One such organization -- Netflix -- uses emotional analytics to craft a better customer experience by efficiently shortening movie trailers for consumers to evaluate movies more quickly, with a goal of retaining customers by putting movies in front of them that they enjoyed. Previously, the company used long-form trailers provided by movie studios, but this did not translate well to online attention spans, said Thales Teixeira, co-founder of Decoupling.co, a user experience consulting firm, who worked with Netflix on the project.
"The challenge was that as Netflix put more trailers online, consumers would get overwhelmed and did not know what to watch," he said.
Crafting a better preview
Traditionally, Netflix relied on word of mouth or brief descriptions to help people decide whether they would like content. However, this only provides limited value, in the sense that reading a description of a food dish will help you predict if you like it or not, Teixeira said. There is nothing like a brief sample to help you make up your mind.
Netflix also created a recommendation engine to help prioritize the order in which suggestions are shown to consumers. But it's still up to the consumer to predict whether they will like the movie from a limited bit of information.
When Netflix started experimenting with smaller clips to make it easier for customers to decide if they would enjoy a movie, they initially took just the first couple of seconds from the movie studio trailer, but this led to suboptimal results, Teixeira said.
Filtering the good stuff
So Netflix used emotional analytics to try to help them shrink clips in a better way.
"Our original idea was that people watch movies to feel certain emotions," Teixeira said.
At a high level, the plot is a delivery mechanism for experiencing happiness, surprise, fear, sadness and even anger. Netflix hit upon the idea of using emotional analytics to identify when people felt more of a particular emotion such as happiness in a comedy, sadness in a tragedy or fear in a horror movie and recruited customers to watch the trailers and record their facial expressions.
This worked out well for comedies, as people spontaneously laugh or smile in response to a humorous scene. Researchers were able to identify the moments in the comedies that elicited the greatest laughter, which could be filtered down into a shorter trailer.
Context is everything
The idea did not pan out as well for other kinds of movies. People don't reflect intense fear, sadness or anger in their faces when they watch ads and shows on the screen, Teixeira said.
"It's not because the technology is bad -- it is a matter of context," he said.
Netflix found that these other types of emotions take more intense stimuli or more time for people to spontaneously express them on their faces.
At the beginning of every technology there is a tendency to overhype its value, Teixeira said. With emotional analytics, early proponents suggested the technology would make it possible to film virtually anyone to know how they are feeling and then influence or persuade them.

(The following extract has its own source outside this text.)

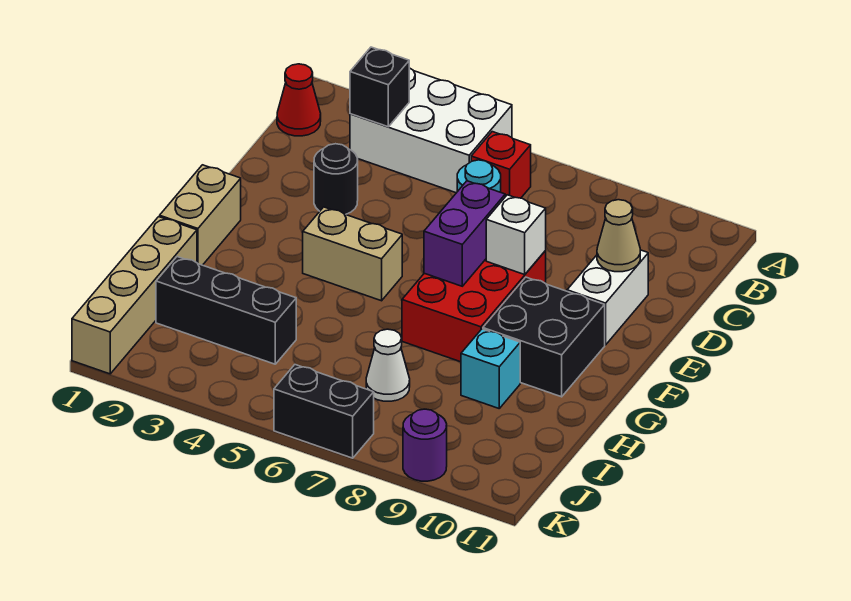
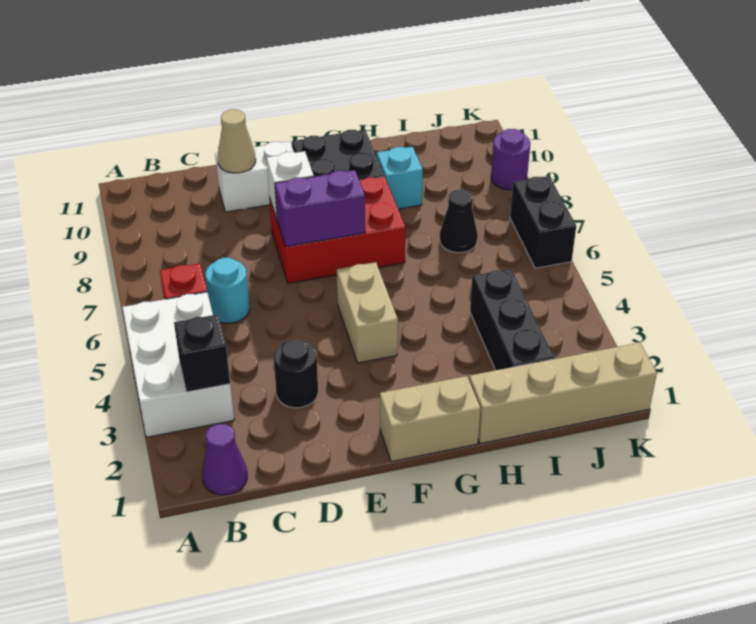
red cone B1 level 1 -> purple cone B1 level 1
white cone I7 level 1 -> black cone I7 level 1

In Teixeira's experience, emotional analytics is useful within a limited context, such as understanding the virality of an advertisement or understanding how people feel about an internet experience.
The core idea for emotional analytics builds upon research by psychologist Paul Ekman that identified common patterns of facial expressions associated with given emotions. Software tools can then help translate and record these emotional expressions as people are exposed to a particular experience.
This used to be done by hand, but now researchers can record changes up to 10 times per second, Teixeira said. With emotional tracking, researchers can get more fine-tuned data about a customer's experience during an ongoing ad, movie trailer or internet experience.